### [GOAL OF THE EXERCISE]
Gather every line below that contains the word "biggest" and copy each of those lines in full.
**** MATERIAL FOR THIS TASK ****
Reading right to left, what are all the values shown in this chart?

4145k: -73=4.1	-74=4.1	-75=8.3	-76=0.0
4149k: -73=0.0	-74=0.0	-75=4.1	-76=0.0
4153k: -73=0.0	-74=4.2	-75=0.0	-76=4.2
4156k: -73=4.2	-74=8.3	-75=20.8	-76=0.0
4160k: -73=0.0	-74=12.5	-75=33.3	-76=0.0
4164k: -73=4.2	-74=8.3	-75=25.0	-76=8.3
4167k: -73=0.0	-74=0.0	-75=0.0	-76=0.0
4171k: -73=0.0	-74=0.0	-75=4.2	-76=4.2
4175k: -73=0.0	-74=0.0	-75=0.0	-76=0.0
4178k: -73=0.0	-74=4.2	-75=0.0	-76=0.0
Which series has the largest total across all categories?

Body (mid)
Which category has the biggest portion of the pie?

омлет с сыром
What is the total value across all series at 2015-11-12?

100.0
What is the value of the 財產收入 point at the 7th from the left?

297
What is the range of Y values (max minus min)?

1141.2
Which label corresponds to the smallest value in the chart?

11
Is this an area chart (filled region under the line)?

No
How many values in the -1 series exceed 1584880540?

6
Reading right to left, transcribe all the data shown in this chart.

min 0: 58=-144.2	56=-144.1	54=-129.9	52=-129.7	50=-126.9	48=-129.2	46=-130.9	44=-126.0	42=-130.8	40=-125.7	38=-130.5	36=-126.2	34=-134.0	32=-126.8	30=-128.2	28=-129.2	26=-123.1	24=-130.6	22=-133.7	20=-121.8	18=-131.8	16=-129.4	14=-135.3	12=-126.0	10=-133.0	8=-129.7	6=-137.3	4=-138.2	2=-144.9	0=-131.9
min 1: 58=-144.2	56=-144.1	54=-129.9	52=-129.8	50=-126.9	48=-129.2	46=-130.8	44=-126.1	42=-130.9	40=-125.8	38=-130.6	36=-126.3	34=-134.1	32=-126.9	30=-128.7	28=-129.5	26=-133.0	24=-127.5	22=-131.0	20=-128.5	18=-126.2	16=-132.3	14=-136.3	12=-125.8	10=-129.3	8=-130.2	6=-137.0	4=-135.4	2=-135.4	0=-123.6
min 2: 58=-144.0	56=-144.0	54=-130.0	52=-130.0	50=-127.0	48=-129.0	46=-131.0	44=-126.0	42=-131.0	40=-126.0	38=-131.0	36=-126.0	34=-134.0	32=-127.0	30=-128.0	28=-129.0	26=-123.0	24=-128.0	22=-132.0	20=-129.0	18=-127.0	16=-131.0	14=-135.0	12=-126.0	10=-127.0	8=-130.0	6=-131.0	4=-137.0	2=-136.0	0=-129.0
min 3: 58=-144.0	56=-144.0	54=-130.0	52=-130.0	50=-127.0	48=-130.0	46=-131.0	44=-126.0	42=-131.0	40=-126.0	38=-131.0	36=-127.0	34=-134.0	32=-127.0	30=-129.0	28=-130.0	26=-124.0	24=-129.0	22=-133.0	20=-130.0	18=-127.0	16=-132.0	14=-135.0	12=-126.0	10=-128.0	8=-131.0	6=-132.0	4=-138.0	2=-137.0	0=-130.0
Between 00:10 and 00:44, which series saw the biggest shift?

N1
****
### [ANSWER SPACE]
Which category has the biggest portion of the pie?
Between 00:10 and 00:44, which series saw the biggest shift?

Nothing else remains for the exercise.